Document segment
= Beginning of Section =

Tools of Recovery


Meetings

“We stop living only and always inside our own heads. One of the fringe benefits of going to a lot of meetings is that it gets us out of  ourselves…..At first, all that many of us could do was simply attend  meetings. “Forget the Steps, forget everything, just bring the body,” we were told. And bring the body we did, even if we had to drag it along and even if the mind and will lagged far behind. But soon, we started sharing at meetings, telling our story, bringing the inside out. And we discovered that the way to feel better is not only going to meetings but taking the risk of self-disclosure.

“Inside my head, those problems seemed so hopeless. Just bringing them out into
the light cut them down to size.”

(Sexaholics Anonymous pp. 64-65)


Fellowship

“Participate in the fellowship of the program. I don’t know of anyone who can stay sober and free of the obsession of lust without such fellowship. I couldn’t.”  (Sexaholics Anonymous p 158)

“We began the painful but welcome process of growing up by coming out of ourselves. The fellowship of sobriety is where the action is, where the magic is, where the feeling
of identification is, where the real Connection is. We received or asked for the phone number of one or more members we could call or contact regularly. This seemed strange and unnatural to many of us, until we discovered that was how many others got help to stay sober at first.

“Suddenly, I was worthwhile, as sick as I was. What dignity there is in that total acceptance!”

(Sexaholics Anonymous p 66)


Boundaries

“This meant eliminating from what was under my control all printed and visual materials and other symbols of my tyranny. I had to stop feeding my lust by looking around, in my use of television, movies, and music; and by using and listening to the language of lust.

In our addiction we develop a growing number of trigger mechanisms that help set us off. These include stimuli, conflicts, or pressures that provoke a fantasy, feeling, or thought that leads to our acting out. We seem to have no trouble identifying some of our more tangible lust and sex triggers. By the time we’ve become addicted, we’ve created a whole universe of them, which expands as the addiction progresses.

As we learn to recognize and surrender our triggers in sobriety and accept our limitations, fear of falling lessens. We learn the difference between indulging ourselves and taking care of ourselves.”  (Sexaholics Anonymous pp. 33-34)


Service

“We followed the suggestion of getting involved in the mechanics of meetings: helping set up, cleaning up, maintaining the literature, and being there for newcomers. Involvement made us feel we were a part of, quite a difference from that empty, lifeless feeling of being apart from.  Doing things – anything – got me out of myself and into the real world.”   (Sexaholics Anonymous p 65)


Sponsorship

“As we get into the Steps, we find it indispensable to rely for help on those who have gone this way before. In Twelve Step programs, the term commonly used is sponsor. What we call the person doesn’t matter; and we don’t have to call them anything. Asking for help and accepting suggestions are what bring results.  Experienced members advise getting a temporary sponsor as soon as one is serious about recovery. Later, when we are better established in the fellowship, we can choose another…… The value the sponsors receive, if they are where they should be, is the experience of working their own program in a way otherwise impossible. There is something that only working with others can give us. It is truly a gift, even if the one seeking help is ungrateful or doesn’t stay sober. We help, expecting nothing in return, and the measure we receive is the measure we’ve given of ourselves to another.” (Sexaholics Anonymous pp. 72-73)

= End of Section =

Brief a
In the records, quote word for word the lines from the one containing "очень важно не" through the one containing "Обычно, это происходит", including both of those lines.

Records from a dataset

= Beginning of Section =

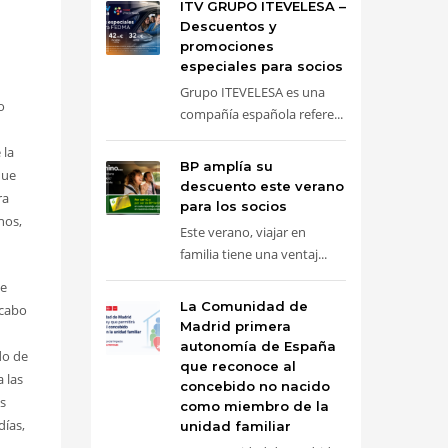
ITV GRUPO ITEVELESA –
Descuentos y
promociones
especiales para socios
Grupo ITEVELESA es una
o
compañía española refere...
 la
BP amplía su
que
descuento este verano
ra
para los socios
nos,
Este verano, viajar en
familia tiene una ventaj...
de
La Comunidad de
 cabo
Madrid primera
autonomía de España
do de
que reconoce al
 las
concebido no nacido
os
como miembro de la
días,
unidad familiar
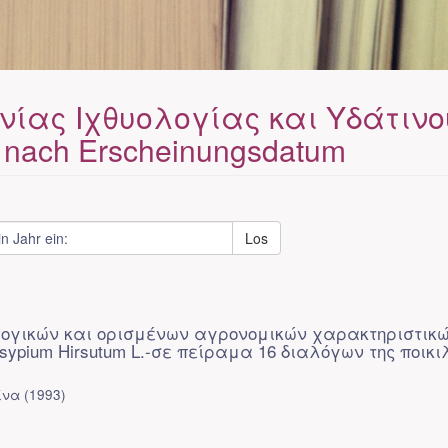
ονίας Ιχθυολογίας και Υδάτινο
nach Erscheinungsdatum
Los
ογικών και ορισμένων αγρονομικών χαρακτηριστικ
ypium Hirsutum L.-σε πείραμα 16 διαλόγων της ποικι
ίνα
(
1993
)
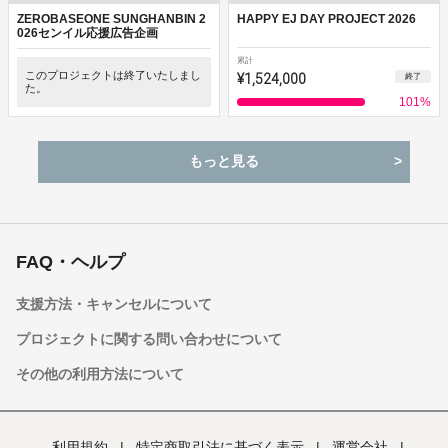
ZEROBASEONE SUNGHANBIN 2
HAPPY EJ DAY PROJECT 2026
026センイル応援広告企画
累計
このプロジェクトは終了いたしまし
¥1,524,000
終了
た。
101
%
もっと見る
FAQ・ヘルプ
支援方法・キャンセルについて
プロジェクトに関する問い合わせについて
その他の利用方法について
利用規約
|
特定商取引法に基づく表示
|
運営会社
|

= End of Section =
= Beginning of Section =

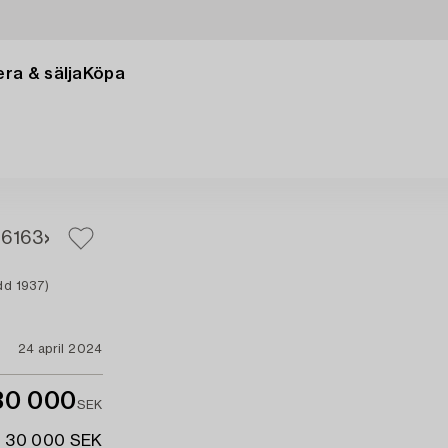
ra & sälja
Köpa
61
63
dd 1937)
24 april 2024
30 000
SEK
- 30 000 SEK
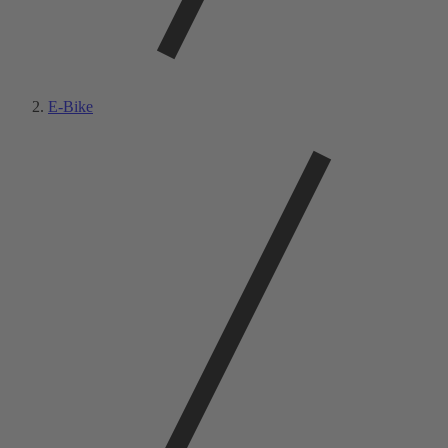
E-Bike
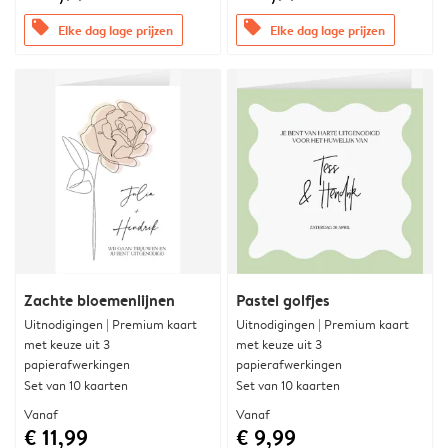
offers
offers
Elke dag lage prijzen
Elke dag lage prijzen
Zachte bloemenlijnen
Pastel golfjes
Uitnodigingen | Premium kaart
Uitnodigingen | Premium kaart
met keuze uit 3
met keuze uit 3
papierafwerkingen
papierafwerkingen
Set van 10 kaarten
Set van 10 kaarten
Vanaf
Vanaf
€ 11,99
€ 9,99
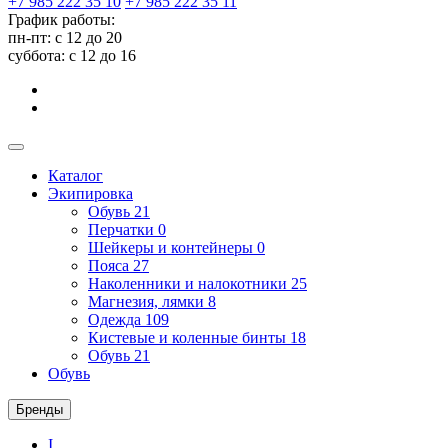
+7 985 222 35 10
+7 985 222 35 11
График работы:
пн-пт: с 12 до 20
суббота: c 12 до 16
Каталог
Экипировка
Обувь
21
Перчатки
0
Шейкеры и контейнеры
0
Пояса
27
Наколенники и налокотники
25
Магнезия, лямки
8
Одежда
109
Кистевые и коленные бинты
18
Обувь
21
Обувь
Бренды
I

= End of Section =
= Beginning of Section =

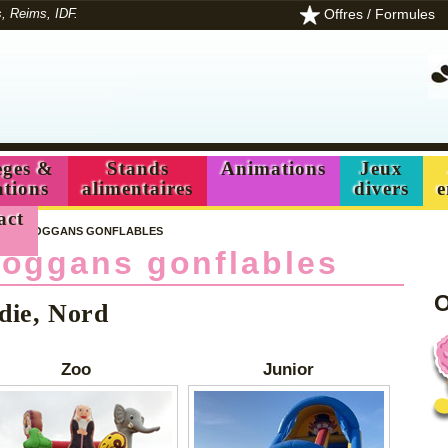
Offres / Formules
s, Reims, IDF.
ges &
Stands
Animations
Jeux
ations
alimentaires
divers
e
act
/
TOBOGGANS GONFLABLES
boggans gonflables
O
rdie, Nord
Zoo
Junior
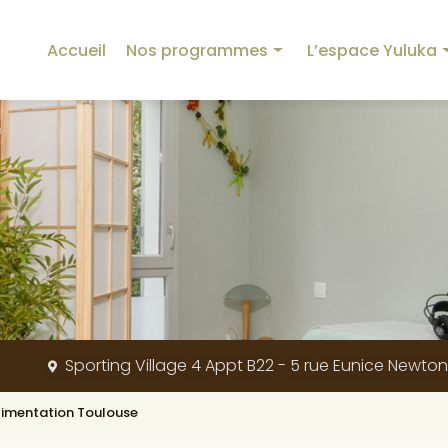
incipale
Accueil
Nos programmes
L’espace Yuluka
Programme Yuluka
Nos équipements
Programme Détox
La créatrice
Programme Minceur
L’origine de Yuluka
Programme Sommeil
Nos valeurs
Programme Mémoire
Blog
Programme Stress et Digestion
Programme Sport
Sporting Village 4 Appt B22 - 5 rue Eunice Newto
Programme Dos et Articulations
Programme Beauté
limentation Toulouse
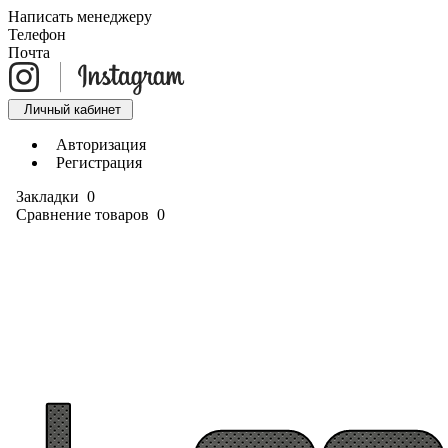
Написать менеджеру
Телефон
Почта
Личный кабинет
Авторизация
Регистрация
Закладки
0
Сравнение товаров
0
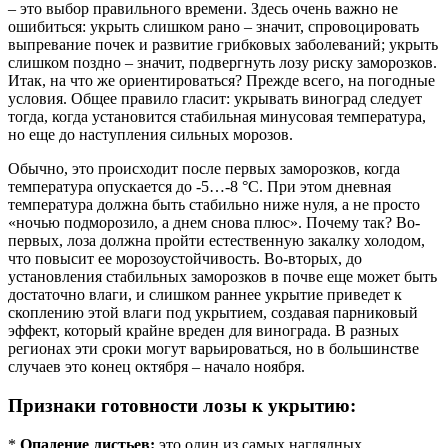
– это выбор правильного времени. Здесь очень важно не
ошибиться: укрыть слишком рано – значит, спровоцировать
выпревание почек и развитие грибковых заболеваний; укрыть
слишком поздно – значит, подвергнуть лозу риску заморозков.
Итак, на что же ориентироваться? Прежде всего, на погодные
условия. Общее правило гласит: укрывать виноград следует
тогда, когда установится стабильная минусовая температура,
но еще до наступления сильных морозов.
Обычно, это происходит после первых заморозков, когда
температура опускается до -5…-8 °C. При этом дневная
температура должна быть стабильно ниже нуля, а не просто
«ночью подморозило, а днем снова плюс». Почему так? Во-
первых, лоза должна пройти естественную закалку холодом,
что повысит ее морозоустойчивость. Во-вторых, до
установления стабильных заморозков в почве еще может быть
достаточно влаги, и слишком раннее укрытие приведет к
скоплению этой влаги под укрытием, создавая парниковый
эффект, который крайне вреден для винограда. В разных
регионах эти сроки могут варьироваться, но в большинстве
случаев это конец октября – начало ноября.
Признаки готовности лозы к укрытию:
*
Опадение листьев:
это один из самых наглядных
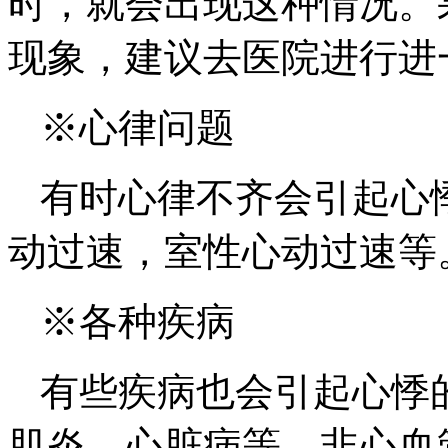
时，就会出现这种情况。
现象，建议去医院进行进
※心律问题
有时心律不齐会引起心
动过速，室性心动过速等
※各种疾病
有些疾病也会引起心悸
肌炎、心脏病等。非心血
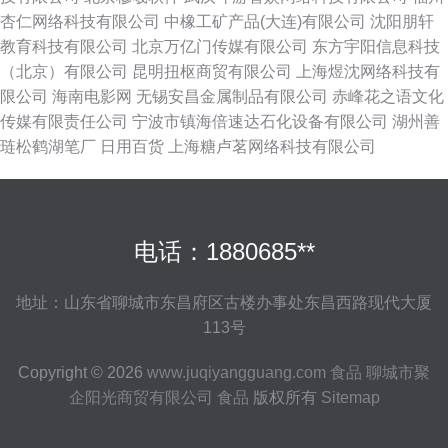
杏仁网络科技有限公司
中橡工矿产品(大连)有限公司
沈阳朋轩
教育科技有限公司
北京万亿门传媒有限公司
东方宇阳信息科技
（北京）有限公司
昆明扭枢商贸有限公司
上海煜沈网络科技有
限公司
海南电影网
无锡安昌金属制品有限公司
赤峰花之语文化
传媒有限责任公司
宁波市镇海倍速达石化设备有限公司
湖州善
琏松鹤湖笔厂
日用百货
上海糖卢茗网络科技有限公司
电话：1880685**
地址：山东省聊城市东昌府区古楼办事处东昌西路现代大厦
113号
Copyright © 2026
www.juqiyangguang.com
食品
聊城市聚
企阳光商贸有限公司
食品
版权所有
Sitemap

= End of Section =

Brief b
Continue the text on tools of recovery from its last sentence.

Exercise result a
– это выбор правильного времени. Здесь очень важно не
ошибиться: укрыть слишком рано – значит, спровоцировать
выпревание почек и развитие грибковых заболеваний; укрыть
слишком поздно – значит, подвергнуть лозу риску заморозков.
Итак, на что же ориентироваться? Прежде всего, на погодные
условия. Общее правило гласит: укрывать виноград следует
тогда, когда установится стабильная минусовая температура,
но еще до наступления сильных морозов.
Обычно, это происходит после первых заморозков, когда

Exercise result b
The 12 Steps

“Without reversing the deadly traits that underlie our addiction, there is no positive and lasting sobriety. To recover from a life based on wrong attitudes, self-obsession, separation, false connections, blindness, and spiritual death requires a program of action that includes a fundamental change in attitude, character change, union, the true Connection, self-awareness, and spiritual life. Working the principles of the Steps as a new way of living has made this happen for us. No matter how well they are explained, understood, or believed, however, the Steps mean nothing unless they are actually worked out in our thinking and living. The Steps don’t work unless we work them.” (Sexaholics Anonymous pp. 77-78)


Literature

“Many of us … find that working the principles outlined in our SA literature is very helpful. Using it in the solitude and privacy of our own quiet times, we gain insights about ourselves and our recovery in a way uniquely suited to who and where we are.” (Sexaholics Anonymous p 161)


Conferences and Conference Recordings

“The Sexaholics Anonymous fellowship has an increasing number of regional, national, and international get-togethers, lasting from one day to entire weekends. Our recovery is validated and enhanced in new and stronger ways. We see how SA is working in different groups and at the national and international levels. Local and personal problems come to take on a different cast when viewed against the backdrop of the larger experience. We come away strengthened.” (Sexaholics Anonymous pp. 182-3)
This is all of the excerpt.